Figure 4. The role of mossy cells in pattern separation: a computational approach.

(A) Schematic of the DG computational model. Granule cells (GC, green) receive excitatory input from the perforant path (PP) and mossy cells (MC) in addition to feed-forward inhibition from hilar perforant path-associated (HIPP) cells and feedback inhibition from basket cells (BC). MCs also provide excitation to BCs.

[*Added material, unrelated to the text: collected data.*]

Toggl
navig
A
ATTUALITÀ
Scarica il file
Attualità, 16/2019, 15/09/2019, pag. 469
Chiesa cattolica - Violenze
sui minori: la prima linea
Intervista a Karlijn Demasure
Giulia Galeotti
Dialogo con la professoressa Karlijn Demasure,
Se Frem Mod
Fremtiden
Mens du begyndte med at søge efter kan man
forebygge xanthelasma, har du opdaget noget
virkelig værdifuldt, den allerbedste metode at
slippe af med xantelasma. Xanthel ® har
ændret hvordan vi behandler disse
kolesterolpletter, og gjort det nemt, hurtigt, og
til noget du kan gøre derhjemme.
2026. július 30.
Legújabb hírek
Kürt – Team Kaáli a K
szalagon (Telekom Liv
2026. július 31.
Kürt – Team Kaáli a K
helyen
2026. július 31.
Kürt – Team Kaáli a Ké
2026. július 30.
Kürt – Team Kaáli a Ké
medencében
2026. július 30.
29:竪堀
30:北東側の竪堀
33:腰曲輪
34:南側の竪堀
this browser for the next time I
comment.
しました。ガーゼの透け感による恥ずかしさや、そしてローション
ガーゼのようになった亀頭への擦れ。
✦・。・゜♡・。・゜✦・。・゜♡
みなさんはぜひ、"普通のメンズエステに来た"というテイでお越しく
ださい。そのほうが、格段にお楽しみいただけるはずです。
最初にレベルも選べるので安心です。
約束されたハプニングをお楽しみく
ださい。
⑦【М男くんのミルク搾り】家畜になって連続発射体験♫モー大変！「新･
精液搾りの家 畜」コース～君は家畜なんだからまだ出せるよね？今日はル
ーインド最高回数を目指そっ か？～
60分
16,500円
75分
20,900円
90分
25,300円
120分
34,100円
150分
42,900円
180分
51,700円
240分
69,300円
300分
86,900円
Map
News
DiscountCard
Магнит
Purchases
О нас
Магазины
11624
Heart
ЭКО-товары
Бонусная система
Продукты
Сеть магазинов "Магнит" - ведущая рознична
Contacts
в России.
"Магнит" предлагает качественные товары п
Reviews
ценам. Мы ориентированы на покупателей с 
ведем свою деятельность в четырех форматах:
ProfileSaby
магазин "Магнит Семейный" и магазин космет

(B-D, top): the fraction of recruited GCs in response to PP input. Green denotes the model under control conditions, while purple reflects the fraction of active GCs under various deletion conditions: complete MC deletion (B), deletion of the direct excitatory (C) or deletion of the disynaptic inhibition (D). Deletion of MCs (B) increased the fraction of GCs recruited (KS Stat=0.49, n=100 control, 100 deletion simulations, p<0.001, 2-sample KS Test). This effect was mediated by disynaptic inhibition (D; KS Stat=0.45, n=100 control, 100 deletion simulations, p<0.001, 2-sample KS Test). (bottom): pattern separation efficiency is measured as the output distance between the GC populations responding to two highly overlapping PP inputs for the three aforementioned cases. MC deletion (B) results in a reduction in pattern separation efficiency (U₍₉₈₎=395, p<0.001, Mann Whitney U), and this effect again was mediated by the disynaptic inhibitory pathway (D; U₍₉₈₎=349, p<0.001, Mann Whitney U).